It fits my new theory of Mini-Global Warming.
No group or other entity decimated Easter Island. The damage to the environment cannot be estimated in tenths and surely 1/10 damage is not nearly so severe as to warrant all the speculation. Decimation refers specifically to the killing of 1/10 of a group of people. It has been done since Roman times(Latin is the origin of the word) as reprisal for resistance by non-assimilatted populations or it has been done as punishment for losing a battle right up to Soviet times.
Ooooook. See blam? Should have left original title in tact, like i did, when i posted the article without checking whether someone else had already posted it.
You know that nobody cares about the content of the articles, its the "TYPOS" and "WORDCHOICE" that they critisize. Just like laywers.
(not sayin' nuffin'.) < |:)~
You might want to add some code that generates an automatic "Bush's Fault" post whenever a new thread is generated. It would save time, effort, and we'd never miss a chance to blame it on the Prez!
I'm rather confused here.I thought natives(non-white) lived in harmony with nature and respected the environment?sarc intended.I'm amazed this theory was actually printed.
:') At least Aku-Aku made sense, and fit the facts.
Of course you can turn that around....The thought that the people
intelligen t stupid enough to create and erect the monuments were would not be so stupid as to render their existence obsolete is a real stretch.
Would they look better with a pancake on their head??
You know, there are no witnesses as to what exactly GHW Bush was doing in the south pacific during that period of time between being shot down and being rescued...
...bet he has something to do with killing them off.
This is a pretty interesting read.
Well that goodness someone settled there, otherwise we would not have any Easter candy
But you missed laywers... :)
How sure is the idea of intense competition among the tribal groups on the island?

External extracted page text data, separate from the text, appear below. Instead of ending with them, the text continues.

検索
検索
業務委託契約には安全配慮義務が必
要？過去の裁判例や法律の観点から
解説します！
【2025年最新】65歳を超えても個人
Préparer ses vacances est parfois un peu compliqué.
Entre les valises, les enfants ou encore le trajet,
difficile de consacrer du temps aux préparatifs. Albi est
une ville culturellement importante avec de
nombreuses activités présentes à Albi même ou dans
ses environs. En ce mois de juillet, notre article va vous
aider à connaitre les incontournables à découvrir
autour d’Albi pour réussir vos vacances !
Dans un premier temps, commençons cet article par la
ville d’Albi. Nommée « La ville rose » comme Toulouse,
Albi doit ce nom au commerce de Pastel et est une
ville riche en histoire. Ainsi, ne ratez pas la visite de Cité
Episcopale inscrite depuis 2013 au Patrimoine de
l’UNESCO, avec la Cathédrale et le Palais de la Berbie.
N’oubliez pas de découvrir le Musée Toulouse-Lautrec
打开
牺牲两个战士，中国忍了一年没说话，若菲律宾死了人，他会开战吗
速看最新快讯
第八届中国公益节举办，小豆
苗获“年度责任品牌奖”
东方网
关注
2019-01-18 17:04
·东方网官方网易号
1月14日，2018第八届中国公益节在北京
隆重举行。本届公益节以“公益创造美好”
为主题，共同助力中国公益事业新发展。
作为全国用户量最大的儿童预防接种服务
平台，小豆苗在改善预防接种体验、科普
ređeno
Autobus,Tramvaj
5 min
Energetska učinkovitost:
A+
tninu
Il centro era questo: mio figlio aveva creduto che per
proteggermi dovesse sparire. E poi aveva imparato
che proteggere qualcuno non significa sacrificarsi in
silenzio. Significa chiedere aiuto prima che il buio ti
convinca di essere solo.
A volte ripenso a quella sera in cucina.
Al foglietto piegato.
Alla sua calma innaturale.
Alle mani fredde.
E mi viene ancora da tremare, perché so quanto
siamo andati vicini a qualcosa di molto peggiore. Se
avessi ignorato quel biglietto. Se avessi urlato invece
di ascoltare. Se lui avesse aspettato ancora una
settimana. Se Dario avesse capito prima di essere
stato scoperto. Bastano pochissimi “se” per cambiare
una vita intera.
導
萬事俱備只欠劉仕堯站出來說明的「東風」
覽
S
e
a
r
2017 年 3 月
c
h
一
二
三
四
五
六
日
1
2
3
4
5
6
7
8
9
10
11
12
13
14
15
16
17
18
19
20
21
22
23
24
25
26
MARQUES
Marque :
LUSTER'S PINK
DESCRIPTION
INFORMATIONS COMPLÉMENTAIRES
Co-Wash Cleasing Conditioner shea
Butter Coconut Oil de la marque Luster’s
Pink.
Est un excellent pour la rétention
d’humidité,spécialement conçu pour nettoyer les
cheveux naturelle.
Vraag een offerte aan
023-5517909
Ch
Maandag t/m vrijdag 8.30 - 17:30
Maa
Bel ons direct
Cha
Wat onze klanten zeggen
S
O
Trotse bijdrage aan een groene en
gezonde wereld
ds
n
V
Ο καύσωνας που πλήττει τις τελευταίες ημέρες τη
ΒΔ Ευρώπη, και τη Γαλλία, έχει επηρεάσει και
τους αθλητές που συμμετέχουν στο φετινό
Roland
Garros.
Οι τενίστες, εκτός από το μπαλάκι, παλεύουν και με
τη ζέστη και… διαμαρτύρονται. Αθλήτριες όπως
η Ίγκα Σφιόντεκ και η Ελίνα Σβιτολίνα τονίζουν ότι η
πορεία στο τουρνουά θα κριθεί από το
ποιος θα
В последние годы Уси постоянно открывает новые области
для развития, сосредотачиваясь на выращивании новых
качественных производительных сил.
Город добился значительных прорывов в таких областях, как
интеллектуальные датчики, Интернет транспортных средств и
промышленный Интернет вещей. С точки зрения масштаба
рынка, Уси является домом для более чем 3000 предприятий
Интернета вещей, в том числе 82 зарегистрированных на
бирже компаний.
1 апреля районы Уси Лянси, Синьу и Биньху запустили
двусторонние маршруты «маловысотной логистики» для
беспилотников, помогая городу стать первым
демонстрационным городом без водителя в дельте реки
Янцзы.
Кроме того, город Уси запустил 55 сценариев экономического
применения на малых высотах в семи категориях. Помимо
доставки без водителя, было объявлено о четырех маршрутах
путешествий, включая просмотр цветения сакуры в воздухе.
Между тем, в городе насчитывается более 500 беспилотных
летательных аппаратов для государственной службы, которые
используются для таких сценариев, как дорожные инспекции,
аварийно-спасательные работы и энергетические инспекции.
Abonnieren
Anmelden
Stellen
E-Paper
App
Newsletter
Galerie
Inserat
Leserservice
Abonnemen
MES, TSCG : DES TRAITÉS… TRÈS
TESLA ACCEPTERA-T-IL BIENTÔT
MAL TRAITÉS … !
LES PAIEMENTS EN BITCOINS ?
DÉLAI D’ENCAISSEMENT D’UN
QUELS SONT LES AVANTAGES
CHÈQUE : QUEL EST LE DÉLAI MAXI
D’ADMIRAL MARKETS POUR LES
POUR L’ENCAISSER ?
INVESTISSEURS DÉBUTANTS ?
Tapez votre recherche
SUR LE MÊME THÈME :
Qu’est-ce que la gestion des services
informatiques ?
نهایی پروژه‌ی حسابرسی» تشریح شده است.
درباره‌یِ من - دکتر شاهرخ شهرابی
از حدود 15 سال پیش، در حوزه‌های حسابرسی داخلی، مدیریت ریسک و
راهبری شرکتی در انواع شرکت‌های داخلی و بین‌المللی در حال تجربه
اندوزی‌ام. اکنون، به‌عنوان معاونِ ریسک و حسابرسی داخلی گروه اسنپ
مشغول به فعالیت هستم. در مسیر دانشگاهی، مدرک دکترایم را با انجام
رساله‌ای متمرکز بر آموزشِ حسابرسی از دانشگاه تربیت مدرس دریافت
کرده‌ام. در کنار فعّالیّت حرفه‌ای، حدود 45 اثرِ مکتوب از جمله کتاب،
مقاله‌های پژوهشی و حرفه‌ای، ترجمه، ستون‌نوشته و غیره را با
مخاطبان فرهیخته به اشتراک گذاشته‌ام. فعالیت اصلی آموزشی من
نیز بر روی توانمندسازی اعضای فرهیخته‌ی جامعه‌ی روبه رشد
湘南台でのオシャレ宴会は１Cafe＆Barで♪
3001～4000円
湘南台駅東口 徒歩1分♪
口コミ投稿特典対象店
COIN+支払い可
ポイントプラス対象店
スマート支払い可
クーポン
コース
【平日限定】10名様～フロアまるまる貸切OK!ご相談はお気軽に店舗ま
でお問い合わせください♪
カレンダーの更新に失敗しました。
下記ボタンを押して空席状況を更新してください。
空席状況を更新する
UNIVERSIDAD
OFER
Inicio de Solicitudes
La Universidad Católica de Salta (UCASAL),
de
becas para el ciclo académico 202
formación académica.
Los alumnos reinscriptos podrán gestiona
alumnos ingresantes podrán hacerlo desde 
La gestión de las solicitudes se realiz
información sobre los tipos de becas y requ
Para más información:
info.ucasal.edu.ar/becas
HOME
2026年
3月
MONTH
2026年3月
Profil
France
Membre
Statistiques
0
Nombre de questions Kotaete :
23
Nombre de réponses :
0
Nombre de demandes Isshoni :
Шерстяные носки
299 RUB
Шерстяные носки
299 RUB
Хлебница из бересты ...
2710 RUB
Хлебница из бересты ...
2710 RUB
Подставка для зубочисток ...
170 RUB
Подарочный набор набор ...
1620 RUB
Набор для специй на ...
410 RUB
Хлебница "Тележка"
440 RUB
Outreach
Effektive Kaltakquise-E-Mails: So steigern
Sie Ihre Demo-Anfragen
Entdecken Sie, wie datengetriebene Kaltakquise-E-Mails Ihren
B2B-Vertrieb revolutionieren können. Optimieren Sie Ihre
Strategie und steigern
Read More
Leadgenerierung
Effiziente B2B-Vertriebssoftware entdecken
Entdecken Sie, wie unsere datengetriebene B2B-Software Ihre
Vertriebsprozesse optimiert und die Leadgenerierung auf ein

Were the starving survivors still trying to compete?
Indications are that they were...all the way to the point that there weren't enough people left to move the statues.
Same thing could happen to the whole planet, as those who grew up under the shade of the mushroom cloud already sense as clearly as they sense that something beside speculators is driving the price of oil.
Why ship prisoners many thousands of mile across the ocean when you much more cheaply kill them at home?